- Passage given -

** start **

# General > Recommendations >  Jokes Forum

## steveler

Hey why is there no jokes forum despite there beng an option for it under Forums???

Surely we could russtle up enough humour between us to warrant a jokes forum?

Hey the BBC manage to broadcast theirs all day under the guise of real life!!
 ::

----------


## Mr P Cannop

aye niell how about a jokes forum ??

----------


## ©Amethyst

We used to have one 'cause I was in a joke telling phase ages ago and was blocking up the general forum methinks... oops!  lol.  At any rate, one day, I logged on and it was... gone!   ::  

Will it be returning from the bahamas any time soon?

----------


## tides of pentland firth

Here is the best joke i ever heard. It was probably just the person telling it that was funny. See wat you think:

A gorrila walks into a bar one day. He goes up to the barman and askes for a pint. The barman get worried so he says to the gorilla, "I'll be back in a minuit", and he runs up the stairs to his boss. "Boss. A gorrilla has just come in and he wants a pint". The Boss says, "Well charge him £23 for the pint". So the barman goes back down the stairs and gives the gorilla his pint and charges him £23. Now the barman and the gorrilla are talking, "We don't get many gorillas' in here" and the gorrila says, "Not with prices like those you wont.

Bad Dum Dum Tchsh!

 ::   ::   ::   ::

----------

** end **

- Short exercise 1 -
From the jokes forum thread above, reproduce the stretch from "## ©Amethyst" through "any time soon?".

- Task data -

** start **

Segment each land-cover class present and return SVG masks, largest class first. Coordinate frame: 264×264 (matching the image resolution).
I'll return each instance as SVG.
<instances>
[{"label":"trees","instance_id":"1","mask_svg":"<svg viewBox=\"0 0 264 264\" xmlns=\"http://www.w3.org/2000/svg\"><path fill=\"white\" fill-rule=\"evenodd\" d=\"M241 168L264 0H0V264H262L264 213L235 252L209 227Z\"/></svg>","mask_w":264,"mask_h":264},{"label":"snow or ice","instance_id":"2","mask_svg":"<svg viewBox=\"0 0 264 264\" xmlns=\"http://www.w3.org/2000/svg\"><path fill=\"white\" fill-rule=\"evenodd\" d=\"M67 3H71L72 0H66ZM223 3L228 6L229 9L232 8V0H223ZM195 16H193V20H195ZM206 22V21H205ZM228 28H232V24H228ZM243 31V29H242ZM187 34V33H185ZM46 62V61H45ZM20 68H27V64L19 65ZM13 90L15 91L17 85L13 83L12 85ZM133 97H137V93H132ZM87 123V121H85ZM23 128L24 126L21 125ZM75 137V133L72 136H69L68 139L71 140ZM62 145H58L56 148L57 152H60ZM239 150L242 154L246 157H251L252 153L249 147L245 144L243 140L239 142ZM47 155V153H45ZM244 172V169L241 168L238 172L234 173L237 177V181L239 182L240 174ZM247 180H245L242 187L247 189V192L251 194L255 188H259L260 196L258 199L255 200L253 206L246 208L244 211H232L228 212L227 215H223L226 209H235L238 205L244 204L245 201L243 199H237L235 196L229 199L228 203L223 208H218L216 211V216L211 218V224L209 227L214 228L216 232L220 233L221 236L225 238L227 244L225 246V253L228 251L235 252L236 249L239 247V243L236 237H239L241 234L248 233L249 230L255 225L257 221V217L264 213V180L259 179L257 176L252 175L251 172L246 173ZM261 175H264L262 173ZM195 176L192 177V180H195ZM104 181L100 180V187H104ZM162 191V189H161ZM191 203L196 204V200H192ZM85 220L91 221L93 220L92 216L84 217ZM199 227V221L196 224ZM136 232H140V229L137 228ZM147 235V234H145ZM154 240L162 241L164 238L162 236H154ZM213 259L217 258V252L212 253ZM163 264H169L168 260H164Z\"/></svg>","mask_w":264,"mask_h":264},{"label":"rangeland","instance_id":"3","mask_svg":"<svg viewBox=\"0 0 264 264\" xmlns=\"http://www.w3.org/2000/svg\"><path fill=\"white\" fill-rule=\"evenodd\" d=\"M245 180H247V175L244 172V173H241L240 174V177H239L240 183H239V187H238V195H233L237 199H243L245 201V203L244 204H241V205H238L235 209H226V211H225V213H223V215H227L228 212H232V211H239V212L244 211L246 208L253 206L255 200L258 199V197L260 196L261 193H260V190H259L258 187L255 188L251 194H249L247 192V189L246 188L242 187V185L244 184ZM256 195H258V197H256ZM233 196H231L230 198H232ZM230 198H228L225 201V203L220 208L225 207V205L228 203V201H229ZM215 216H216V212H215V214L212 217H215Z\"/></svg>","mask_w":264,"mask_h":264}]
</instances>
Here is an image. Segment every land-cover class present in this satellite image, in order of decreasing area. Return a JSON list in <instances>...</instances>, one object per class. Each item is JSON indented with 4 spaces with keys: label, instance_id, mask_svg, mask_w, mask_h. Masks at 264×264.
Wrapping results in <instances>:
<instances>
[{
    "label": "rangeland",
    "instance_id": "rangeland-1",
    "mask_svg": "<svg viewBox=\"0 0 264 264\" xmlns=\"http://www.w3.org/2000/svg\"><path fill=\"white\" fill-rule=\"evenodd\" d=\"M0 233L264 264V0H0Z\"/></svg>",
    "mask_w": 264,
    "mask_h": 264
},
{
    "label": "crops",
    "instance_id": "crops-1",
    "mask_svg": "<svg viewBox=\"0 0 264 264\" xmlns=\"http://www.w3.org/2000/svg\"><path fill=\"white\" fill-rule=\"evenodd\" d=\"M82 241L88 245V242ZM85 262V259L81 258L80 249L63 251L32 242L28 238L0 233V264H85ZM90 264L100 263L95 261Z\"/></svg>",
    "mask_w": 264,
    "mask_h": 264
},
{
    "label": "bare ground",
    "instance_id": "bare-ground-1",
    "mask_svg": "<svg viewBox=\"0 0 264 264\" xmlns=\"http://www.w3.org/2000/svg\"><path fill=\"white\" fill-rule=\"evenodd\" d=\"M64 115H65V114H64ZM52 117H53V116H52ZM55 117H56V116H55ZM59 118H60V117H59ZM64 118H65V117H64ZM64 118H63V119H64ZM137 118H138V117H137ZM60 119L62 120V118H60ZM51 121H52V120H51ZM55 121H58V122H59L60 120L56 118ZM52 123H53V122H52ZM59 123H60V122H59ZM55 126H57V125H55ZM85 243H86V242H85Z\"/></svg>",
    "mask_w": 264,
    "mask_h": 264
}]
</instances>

** end **

- Short exercise 2 -
State how many lines of the listing contain the string "cover". Reply with the number alone.

- Written response 1 -
## ©Amethyst

We used to have one 'cause I was in a joke telling phase ages ago and was blocking up the general forum methinks... oops!  lol.  At any rate, one day, I logged on and it was... gone!   ::  

Will it be returning from the bahamas any time soon?

- Written response 2 -
2